Una domanda di: Conny Sono attualmente in attesa di circa sei settimane. Ho scoperto di essere incinta con un dosaggio delle beta-hCG pari a 40.002. Desidero segnalarle che, nel periodo in cui presumibilmente è avvenuto il concepimento, ho effettuato una terapia per l’Helicobacter pylori, assumendo il farmaco Pylera, che contiene tetraciclina.
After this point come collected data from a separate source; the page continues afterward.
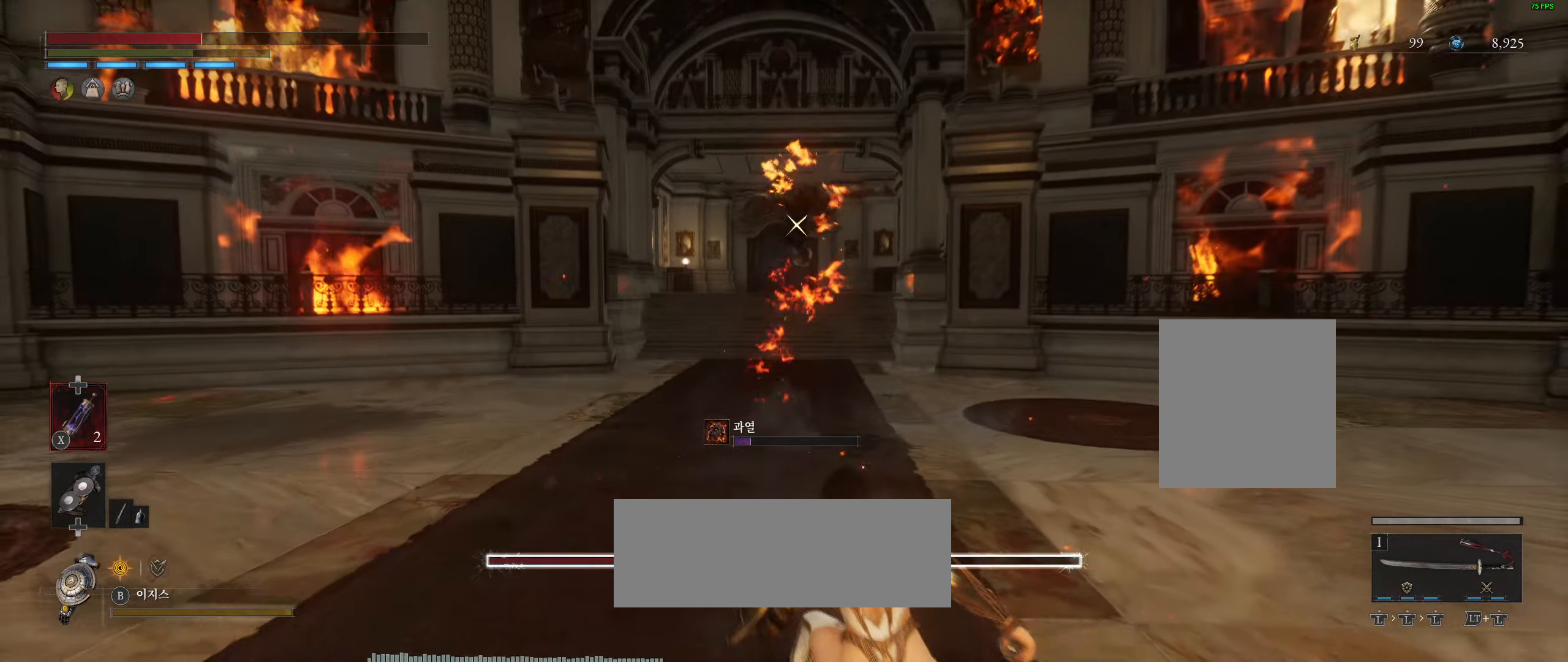
{"buttons": ["B", "L2"], "left_stick": "center", "events": [[50, "B", "down"], [250, "L2", "down"], [333, "L2", "up"], [450, "L2", "down"]]}
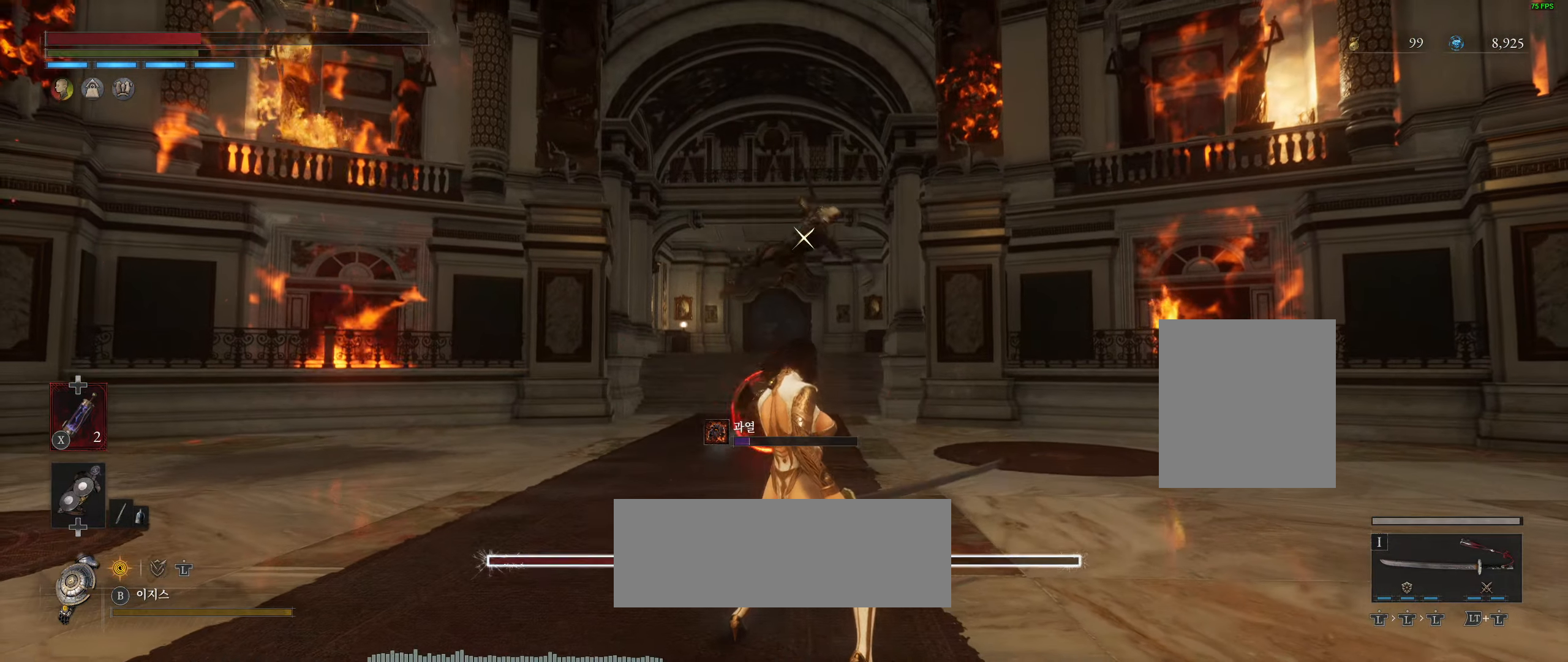
{"buttons": ["B", "L2"], "left_stick": "center", "events": [[66, "L2", "up"], [100, "L2", "down"], [216, "L2", "up"], [250, "L2", "down"], [333, "R2", "down"], [366, "L2", "up"], [400, "L2", "down"], [400, "R2", "up"]]}
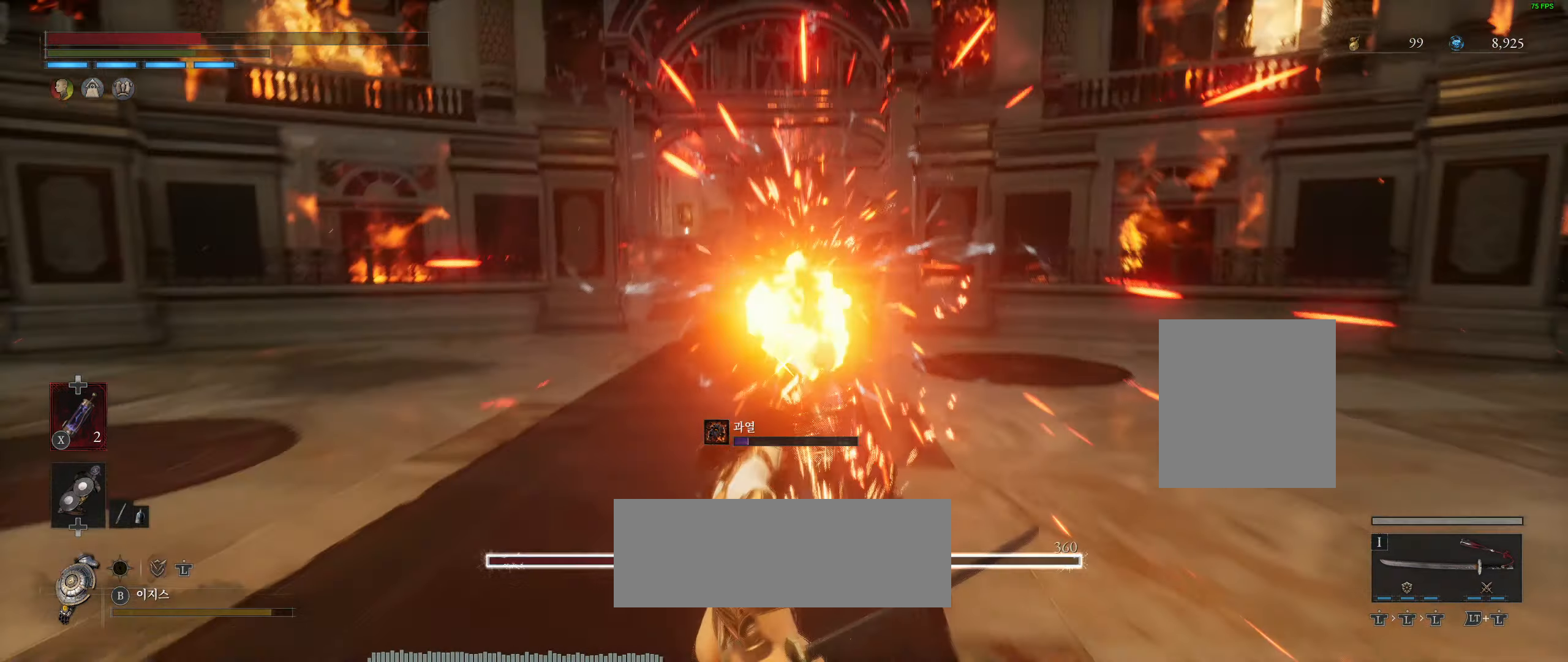
{"buttons": [], "left_stick": "up", "events": [[33, "L2", "up"], [50, "L2", "down"], [183, "L2", "up"], [366, "B", "up"], [500, "left_stick", "up"]]}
La cura è stata eseguita per nove giorni. Sono consapevole che la tetraciclina può avere effetti potenzialmente dannosi in gravidanza, soprattutto nel secondo e terzo trimestre, ma mi preoccupa l’assunzione nelle primissime settimane, quando ancora non sapevo di essere incinta. Vorrei avere un parere specialistico circa i possibili rischi per il corretto sviluppo embrionale in questa fase molto precoce della gravidanza, e se sono indicati eventuali approfondimenti o monitoraggi specifici. Resto in attesa di un suo gentile riscontro e la ringrazio anticipatamente per la disponibilità. Cordiali saluti.
Antonio Clavenna
Gentile Conny,
gli studi disponibili sull'uso nel primo trimestre di gravidanza di tetracicline non hanno documentato un aumento del rischio di malformazioni.
Da quanto da lei riferito è, inoltre, verosimile che l'assunzione è avvenuta prevalentemente nelle prime settimane dopo il concepimento, prima dell'inizio della formazione degli organi embrionali. Le confermo che questi antibiotici sono, invece, controindicati nel II e III trimestre di gravidanza per il rischio di tossicità a carico dello sviluppo delle ossa e dello smalto dei denti. Cordiali saluti.
Il parere dei nostri specialisti ha uno scopo puramente informativo e non può in nessun caso sostituirsi alla visita specialistica o al rapporto diretto con il medico curante. I nostri specialisti mettono a disposizione le loro conoscenze scientifiche a titolo gratuito, per contribuire alla diffusione di notizie mediche corrette e aggiornate.